Stored records:
<<<<

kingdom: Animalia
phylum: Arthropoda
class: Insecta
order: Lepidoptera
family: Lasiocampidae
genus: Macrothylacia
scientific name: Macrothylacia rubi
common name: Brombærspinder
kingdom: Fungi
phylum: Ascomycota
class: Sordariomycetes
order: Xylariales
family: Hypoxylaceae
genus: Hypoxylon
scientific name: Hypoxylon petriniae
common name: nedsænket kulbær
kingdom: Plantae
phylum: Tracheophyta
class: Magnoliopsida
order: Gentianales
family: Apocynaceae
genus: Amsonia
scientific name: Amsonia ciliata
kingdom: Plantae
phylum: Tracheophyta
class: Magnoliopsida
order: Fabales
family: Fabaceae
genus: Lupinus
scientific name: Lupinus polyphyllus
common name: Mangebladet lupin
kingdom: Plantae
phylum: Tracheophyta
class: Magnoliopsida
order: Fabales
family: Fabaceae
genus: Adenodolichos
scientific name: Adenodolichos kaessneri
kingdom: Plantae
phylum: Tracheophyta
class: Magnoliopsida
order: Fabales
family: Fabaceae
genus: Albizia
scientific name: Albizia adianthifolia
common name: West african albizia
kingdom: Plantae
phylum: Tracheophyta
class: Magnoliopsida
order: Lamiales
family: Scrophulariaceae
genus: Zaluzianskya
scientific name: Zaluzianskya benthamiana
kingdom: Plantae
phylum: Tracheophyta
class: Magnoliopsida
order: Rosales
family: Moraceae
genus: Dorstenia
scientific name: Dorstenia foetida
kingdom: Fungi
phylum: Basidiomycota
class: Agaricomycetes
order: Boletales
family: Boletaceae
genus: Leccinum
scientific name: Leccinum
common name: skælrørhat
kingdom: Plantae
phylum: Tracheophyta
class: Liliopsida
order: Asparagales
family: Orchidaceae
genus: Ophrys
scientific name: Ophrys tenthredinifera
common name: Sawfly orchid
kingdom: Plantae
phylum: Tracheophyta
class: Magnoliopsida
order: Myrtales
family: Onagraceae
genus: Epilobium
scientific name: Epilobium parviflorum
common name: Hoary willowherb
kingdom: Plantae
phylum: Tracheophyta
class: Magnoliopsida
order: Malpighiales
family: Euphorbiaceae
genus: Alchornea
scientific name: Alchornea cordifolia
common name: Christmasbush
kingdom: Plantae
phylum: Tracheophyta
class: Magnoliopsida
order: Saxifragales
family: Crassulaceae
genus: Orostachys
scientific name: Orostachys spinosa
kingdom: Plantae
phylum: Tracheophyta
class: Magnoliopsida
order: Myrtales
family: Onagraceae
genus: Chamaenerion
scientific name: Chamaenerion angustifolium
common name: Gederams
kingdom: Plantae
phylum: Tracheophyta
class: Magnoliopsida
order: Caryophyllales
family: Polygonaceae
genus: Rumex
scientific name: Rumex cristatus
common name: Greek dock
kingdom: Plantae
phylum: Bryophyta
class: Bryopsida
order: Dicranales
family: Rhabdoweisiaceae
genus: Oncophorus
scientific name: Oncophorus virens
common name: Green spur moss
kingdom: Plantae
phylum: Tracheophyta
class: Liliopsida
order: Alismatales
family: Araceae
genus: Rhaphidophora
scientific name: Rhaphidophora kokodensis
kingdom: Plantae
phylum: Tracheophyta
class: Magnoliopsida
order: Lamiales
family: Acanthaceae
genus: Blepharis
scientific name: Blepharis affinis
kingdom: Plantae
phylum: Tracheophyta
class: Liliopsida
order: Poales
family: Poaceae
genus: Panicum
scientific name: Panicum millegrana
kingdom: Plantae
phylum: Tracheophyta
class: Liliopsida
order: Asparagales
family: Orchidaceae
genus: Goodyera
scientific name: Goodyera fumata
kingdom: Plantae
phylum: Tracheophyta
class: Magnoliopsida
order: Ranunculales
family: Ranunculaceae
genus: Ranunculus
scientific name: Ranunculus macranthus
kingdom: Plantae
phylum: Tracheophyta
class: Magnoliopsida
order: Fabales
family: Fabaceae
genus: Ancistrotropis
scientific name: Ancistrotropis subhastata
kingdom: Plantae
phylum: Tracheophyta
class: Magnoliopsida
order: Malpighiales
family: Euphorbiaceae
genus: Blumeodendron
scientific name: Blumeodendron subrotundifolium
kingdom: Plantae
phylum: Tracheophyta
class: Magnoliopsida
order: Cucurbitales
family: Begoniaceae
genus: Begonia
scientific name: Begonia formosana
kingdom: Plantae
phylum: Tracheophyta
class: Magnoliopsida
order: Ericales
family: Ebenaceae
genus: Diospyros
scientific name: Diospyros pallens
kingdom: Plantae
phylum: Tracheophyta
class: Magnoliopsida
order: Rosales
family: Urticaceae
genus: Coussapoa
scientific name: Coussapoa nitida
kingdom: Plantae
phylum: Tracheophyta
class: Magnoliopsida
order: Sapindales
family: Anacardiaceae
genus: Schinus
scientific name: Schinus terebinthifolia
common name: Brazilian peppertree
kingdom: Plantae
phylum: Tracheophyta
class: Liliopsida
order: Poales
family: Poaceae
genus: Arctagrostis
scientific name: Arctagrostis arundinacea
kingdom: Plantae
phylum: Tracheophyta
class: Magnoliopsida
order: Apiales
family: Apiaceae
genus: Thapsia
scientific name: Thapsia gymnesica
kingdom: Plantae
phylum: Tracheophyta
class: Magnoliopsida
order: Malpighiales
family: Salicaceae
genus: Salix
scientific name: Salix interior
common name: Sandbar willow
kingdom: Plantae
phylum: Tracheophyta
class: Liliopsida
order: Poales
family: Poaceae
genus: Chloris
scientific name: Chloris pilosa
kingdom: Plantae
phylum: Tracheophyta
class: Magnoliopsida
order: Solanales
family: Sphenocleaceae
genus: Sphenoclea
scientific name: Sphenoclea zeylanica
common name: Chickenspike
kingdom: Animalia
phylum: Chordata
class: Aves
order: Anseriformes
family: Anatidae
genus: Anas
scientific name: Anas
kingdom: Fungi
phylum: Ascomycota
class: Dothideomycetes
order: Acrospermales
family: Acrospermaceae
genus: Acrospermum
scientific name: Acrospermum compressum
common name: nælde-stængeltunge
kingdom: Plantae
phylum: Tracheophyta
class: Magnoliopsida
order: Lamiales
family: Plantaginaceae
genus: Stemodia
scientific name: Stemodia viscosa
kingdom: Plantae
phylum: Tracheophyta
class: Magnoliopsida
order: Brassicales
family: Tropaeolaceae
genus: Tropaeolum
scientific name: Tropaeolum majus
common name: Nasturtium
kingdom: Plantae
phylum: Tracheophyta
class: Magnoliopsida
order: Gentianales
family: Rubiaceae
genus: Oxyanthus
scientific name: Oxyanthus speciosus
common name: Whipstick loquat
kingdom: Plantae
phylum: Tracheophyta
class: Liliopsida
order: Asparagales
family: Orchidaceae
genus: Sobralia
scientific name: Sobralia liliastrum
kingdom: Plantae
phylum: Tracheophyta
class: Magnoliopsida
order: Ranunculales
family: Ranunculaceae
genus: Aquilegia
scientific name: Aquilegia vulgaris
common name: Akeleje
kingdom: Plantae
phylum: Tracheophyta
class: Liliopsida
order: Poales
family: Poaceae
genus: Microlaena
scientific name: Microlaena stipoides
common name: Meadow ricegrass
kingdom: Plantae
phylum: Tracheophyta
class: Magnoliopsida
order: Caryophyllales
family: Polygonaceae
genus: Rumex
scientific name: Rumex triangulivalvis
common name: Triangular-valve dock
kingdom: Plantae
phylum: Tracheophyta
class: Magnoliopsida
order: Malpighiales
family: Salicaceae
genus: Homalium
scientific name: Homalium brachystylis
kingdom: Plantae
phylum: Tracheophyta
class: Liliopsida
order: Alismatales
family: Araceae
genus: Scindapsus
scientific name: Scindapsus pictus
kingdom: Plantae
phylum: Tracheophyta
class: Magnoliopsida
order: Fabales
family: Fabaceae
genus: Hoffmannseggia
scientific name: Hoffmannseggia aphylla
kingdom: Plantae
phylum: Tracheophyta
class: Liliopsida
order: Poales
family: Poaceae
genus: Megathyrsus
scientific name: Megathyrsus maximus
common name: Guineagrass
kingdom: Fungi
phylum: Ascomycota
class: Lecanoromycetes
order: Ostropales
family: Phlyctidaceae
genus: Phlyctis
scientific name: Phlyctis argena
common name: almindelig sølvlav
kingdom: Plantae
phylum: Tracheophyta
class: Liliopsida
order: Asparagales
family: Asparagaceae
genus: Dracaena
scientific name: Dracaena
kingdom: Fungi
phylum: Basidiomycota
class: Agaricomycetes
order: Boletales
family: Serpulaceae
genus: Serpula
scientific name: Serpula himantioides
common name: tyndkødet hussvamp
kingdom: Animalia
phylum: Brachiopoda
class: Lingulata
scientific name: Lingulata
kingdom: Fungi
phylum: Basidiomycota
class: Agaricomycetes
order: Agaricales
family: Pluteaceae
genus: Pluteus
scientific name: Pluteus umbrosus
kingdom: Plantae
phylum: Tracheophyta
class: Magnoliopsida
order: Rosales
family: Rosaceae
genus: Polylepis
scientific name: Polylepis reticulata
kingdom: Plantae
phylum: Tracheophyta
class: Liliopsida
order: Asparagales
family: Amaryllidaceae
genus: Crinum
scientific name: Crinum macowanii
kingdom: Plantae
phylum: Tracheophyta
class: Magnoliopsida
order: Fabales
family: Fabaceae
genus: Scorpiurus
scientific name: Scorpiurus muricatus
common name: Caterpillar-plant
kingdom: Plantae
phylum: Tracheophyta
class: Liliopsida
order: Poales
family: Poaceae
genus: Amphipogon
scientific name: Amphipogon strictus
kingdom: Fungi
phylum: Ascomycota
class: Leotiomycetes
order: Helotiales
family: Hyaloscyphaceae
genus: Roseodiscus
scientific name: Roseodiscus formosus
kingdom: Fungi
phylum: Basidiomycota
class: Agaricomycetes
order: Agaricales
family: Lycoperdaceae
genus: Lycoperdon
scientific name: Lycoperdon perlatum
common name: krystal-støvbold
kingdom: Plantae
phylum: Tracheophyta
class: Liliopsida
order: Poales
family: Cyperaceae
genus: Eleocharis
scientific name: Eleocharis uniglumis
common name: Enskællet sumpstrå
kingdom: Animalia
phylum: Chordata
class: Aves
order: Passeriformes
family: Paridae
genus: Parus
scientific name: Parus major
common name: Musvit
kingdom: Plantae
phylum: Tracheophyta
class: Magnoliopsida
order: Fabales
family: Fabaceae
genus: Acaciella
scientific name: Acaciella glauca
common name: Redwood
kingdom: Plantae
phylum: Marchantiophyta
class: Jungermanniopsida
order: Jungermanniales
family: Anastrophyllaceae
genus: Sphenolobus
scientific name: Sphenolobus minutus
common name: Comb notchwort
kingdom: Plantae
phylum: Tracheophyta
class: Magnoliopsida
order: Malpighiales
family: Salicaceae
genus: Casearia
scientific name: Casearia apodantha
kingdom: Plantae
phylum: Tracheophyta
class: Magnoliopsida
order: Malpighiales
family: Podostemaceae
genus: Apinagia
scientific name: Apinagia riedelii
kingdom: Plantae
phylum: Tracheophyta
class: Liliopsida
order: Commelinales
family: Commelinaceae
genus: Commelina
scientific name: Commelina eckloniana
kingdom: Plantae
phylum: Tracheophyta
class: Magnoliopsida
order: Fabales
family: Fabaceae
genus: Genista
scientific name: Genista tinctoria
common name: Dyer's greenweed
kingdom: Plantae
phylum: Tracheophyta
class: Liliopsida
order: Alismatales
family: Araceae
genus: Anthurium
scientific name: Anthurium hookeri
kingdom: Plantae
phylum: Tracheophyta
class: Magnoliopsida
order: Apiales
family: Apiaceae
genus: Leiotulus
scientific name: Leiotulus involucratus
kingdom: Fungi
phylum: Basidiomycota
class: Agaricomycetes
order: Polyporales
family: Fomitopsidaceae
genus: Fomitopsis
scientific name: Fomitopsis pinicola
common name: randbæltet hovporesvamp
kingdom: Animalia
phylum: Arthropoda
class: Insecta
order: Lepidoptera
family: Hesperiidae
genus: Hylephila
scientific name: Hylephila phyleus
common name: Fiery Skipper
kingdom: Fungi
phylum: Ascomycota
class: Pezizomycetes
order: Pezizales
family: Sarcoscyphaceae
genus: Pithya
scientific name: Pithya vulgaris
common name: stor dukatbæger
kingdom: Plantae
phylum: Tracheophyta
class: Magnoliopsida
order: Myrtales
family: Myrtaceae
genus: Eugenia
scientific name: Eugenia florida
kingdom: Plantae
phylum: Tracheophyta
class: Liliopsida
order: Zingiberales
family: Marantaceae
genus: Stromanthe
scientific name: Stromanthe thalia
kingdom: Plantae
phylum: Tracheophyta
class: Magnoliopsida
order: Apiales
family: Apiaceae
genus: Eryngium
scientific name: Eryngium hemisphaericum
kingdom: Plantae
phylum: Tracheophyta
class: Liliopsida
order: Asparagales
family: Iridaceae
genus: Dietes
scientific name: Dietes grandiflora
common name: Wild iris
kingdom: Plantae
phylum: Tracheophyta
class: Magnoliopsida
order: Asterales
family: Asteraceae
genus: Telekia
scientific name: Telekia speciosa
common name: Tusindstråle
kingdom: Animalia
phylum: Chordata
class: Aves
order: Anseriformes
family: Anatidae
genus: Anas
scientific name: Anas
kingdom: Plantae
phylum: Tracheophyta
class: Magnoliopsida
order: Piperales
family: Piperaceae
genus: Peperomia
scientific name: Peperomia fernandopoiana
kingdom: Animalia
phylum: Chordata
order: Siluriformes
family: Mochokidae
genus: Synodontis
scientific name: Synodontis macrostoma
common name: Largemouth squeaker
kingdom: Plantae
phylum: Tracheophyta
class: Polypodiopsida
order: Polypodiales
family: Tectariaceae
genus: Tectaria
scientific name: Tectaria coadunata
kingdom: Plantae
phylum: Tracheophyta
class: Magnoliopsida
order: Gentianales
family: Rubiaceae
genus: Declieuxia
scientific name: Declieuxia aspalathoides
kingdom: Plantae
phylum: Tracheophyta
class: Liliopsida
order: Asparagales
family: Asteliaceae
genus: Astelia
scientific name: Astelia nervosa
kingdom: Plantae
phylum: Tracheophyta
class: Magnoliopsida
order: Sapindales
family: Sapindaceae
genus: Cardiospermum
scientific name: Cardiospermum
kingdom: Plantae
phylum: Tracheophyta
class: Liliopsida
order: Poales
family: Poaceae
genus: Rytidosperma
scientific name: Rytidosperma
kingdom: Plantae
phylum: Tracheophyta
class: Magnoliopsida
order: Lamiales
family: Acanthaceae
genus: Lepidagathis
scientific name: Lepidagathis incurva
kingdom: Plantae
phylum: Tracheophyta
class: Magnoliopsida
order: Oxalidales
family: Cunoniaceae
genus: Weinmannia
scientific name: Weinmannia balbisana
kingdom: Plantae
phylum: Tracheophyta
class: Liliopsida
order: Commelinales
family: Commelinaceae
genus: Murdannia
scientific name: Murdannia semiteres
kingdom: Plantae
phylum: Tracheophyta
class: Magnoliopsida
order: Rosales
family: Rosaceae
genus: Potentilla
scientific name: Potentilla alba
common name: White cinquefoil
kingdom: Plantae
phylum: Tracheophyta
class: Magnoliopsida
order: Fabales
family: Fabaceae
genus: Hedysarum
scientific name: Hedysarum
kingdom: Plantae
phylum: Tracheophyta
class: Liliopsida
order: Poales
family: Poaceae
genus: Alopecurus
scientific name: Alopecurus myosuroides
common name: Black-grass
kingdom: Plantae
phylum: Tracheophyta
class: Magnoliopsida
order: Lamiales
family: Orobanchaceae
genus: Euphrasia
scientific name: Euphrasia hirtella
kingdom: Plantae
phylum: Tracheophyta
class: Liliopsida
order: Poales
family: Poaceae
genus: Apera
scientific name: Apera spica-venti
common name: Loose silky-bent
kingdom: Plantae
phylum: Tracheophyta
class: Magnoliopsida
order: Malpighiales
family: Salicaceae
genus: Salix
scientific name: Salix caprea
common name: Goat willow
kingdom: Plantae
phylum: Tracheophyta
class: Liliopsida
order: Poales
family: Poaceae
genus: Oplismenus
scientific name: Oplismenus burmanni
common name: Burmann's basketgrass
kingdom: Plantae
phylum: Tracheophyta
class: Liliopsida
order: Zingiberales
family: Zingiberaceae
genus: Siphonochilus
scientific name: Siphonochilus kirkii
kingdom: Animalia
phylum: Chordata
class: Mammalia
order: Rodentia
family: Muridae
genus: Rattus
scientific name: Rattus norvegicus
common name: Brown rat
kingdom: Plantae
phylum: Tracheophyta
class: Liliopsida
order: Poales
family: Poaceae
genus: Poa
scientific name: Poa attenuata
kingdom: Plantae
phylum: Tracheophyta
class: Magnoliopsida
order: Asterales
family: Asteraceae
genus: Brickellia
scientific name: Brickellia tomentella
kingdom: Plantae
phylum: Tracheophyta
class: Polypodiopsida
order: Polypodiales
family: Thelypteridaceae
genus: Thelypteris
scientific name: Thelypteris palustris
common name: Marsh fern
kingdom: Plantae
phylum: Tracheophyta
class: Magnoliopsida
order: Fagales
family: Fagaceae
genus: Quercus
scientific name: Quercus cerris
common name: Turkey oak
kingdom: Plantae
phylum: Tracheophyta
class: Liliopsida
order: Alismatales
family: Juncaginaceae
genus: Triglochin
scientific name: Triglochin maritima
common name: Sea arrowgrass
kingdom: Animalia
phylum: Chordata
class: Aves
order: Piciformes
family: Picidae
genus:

>>>>

#### Required work:
Repeat the records word for word, from the very first line through the line holding "scientific name: Lupinus polyphyllus", with that line included.

#### Solution:
kingdom: Animalia
phylum: Arthropoda
class: Insecta
order: Lepidoptera
family: Lasiocampidae
genus: Macrothylacia
scientific name: Macrothylacia rubi
common name: Brombærspinder
kingdom: Fungi
phylum: Ascomycota
class: Sordariomycetes
order: Xylariales
family: Hypoxylaceae
genus: Hypoxylon
scientific name: Hypoxylon petriniae
common name: nedsænket kulbær
kingdom: Plantae
phylum: Tracheophyta
class: Magnoliopsida
order: Gentianales
family: Apocynaceae
genus: Amsonia
scientific name: Amsonia ciliata
kingdom: Plantae
phylum: Tracheophyta
class: Magnoliopsida
order: Fabales
family: Fabaceae
genus: Lupinus
scientific name: Lupinus polyphyllus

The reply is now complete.